**THE PROBLEM**
Nothing but the lines from the start of the records below through the line that has "成功修改： static:2" should appear, each exactly as given.

**Data records**

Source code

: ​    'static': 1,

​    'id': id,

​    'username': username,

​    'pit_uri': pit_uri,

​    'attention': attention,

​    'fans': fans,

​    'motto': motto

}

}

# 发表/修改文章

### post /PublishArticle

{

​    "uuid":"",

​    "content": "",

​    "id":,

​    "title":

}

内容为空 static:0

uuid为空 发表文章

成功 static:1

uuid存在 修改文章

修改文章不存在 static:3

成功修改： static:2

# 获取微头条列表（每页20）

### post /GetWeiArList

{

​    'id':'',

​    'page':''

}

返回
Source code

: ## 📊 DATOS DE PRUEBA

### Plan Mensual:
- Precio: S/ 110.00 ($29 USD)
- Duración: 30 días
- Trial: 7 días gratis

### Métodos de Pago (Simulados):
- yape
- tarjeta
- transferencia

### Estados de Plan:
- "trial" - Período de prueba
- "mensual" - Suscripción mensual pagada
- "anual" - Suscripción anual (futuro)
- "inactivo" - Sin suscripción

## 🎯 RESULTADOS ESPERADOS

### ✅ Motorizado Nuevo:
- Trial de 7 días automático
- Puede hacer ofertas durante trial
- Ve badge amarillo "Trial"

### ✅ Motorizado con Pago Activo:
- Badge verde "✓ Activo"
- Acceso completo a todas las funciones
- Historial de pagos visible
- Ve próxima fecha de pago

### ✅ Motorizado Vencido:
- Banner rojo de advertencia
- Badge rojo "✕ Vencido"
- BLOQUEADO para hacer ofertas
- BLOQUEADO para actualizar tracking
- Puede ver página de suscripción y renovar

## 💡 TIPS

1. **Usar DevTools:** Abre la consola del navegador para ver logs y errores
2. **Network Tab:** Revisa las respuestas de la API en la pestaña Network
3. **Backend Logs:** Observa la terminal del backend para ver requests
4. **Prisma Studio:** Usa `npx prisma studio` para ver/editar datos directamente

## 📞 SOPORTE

**ANSWER SECTION**
Source code

: ​    'static': 1,

​    'id': id,

​    'username': username,

​    'pit_uri': pit_uri,

​    'attention': attention,

​    'fans': fans,

​    'motto': motto

}

}

# 发表/修改文章

### post /PublishArticle

{

​    "uuid":"",

​    "content": "",

​    "id":,

​    "title":

}

内容为空 static:0

uuid为空 发表文章

成功 static:1

uuid存在 修改文章

修改文章不存在 static:3

成功修改： static:2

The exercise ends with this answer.